Le 8 juin 2005
Journal de Cornwall
Lancé frappé sur le jazz: une exposition sur trois notes
Par : Dennys Bélanger
Editeur : Journal de Cornwall
Originaire d’Ottawa, Benoît Gatien a su sur le tard qu’il possédait le don de la peinture acrylique et la volonté de créer des toiles qui respirent la joie de vivre. Après trois ans et demi et quelque 250 productions, il présente actuellement sa première exposition grand public à la Galerie d’art régionale de Cornwall.
Puisant son inspiration à même la musique qu’il écoute, le peintre autodidacte Benoît Gatien est une vraie machine à peindre.
Débutée, depuis à peine trois ans, son exposition axée sur le jazz contemporain est le fruit d’une passion qu’il a transformée en hobby et qui pourrait bien un jour lui amener une occupation à temps plein. Designer graphique sur ordinateur de son métier, l’artiste Gatien marie les couleurs dans ses toiles malgré qu’il soit daltonien.
Rencontré sur les lieux de cette exposition, l’artiste nous a confié bien humblement qu’il essaie, par le biais de ses créations, de transmettre l’énergie. «Mes toiles sont le reflet du positivisme. Si en les regardant les gens peuvent emmagasiner l’élément vivifiant nécessaire à la joie de vivre, mes toiles auront fait leur travail», confesse ce dernier.
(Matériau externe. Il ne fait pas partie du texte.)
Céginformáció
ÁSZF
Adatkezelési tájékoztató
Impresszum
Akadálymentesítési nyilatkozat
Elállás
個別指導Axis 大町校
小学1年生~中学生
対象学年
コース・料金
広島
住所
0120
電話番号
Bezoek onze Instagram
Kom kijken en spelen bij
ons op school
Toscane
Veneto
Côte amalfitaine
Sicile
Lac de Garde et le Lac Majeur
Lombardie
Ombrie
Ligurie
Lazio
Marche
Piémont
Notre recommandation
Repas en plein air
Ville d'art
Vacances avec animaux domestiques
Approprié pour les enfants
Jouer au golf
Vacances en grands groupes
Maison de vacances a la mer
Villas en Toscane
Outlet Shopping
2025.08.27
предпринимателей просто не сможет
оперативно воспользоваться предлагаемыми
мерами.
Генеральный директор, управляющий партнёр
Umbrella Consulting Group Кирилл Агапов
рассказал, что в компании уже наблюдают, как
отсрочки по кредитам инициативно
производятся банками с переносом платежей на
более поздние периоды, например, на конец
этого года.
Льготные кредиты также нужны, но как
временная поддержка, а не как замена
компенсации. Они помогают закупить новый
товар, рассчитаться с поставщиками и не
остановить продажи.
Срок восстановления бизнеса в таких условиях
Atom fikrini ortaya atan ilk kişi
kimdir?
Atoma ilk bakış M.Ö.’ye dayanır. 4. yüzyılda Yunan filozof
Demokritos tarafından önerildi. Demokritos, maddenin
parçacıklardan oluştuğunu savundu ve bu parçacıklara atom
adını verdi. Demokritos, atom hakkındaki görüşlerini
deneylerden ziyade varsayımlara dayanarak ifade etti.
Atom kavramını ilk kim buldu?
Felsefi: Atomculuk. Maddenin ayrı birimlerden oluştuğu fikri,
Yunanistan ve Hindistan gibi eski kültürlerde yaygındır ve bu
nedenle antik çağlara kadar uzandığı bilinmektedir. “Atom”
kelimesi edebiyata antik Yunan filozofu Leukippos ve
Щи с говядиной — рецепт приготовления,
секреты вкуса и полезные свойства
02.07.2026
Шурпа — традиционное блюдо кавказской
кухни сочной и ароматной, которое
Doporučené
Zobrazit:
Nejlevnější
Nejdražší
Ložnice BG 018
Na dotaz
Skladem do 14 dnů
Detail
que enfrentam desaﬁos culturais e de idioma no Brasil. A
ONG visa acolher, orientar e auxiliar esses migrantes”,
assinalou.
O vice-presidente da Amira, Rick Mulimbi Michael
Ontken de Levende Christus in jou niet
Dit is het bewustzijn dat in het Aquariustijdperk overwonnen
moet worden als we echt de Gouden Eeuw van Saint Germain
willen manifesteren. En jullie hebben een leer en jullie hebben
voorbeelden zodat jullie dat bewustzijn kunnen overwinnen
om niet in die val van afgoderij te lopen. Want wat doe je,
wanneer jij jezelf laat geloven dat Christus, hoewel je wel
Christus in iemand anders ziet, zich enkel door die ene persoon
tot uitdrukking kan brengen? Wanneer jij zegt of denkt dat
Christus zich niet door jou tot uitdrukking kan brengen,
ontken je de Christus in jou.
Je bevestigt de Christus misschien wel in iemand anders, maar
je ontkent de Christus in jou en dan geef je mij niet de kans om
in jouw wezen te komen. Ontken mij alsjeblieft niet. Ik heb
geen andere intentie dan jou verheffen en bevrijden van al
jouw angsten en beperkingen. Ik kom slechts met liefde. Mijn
Marié et père d’un jeune garçon, Benoît Gatien dit qu’il est la preuve que lorsqu’on veut vraiment quelque chose, on peut y arriver. Moi, je savais que le monde de l’art m’attirait mais je ne savais pas comment l’exprimer. C’est par hasard que j’en suis venu à prendre des cours. Dès les premiers coups de pinceau, j’ai su que cette pratique serait beaucoup plus qu’une simple échappatoire du stress de la vie quotidienne. C’est une passion et je veux la transmettre au plus grand nombre de gens possible, pour en faire découvrir toute la force et l’univers des couleurs que l’on peut fondre ensemble», ajoute celui-ci.
Présentée durant tout le mois de juin à la Galerie d’art régionale de Cornwall, l’exposition de Benoît Gatien se veut un monde accessible de l’art et un parallèle de la musique jazzée. Pour la directrice des lieux, Sylvie Lizotte, cette exposition est comme un vent de fraîcheur sur la morosité de tous les jours. «Quand j’ai été placée en contact des toiles de Benoît (Gatien), j’ai comme senti une certaine joie m’envahir. De plus, d’apprendre qu’il ne peignait que depuis trois ans et demi m’a agréablement surprise et m’a réconciliée avec l’art en général, aussi étrange que cela puisse paraître», a ajouté celle qui mène la destinée de la galerie de Cornwall depuis 12 ans maintenant.
Vernissage et vente
Lors du vernissage qui a eu lieu vendredi dernier, l’artiste a vendu cinq toiles en plus d’émerveiller la quarantaine de personnes qui se sont pointées à l’événement ce soir-là. Se détaillant entre 150 $ et 2 500 $, les peintures de Benoît Gatien restent accessibles au grand public et se prêtent admirablement dans le contexte d’un restaurant ou d’un bar. Il va sans dire qu’elles font également bien dans un salon. «C’est cela qui est bien avec les toiles de Benoît Gatien. Ses œuvres peuvent être affichées partout et ne jurent avec aucun décor. Au contraire, elles ravivent les endroits tristes et leur donnent de la gaieté et de la joie de vivre», renchérit Mme Lizotte.
Pour ce qui est de l’avenir, l’artiste compte bien parfaire son art et promener son exposition dans les grands centres urbains comme Ottawa, Montréal et Québec. Il n’est pas impossible qu’il puisse être tenté par nos voisins du sud.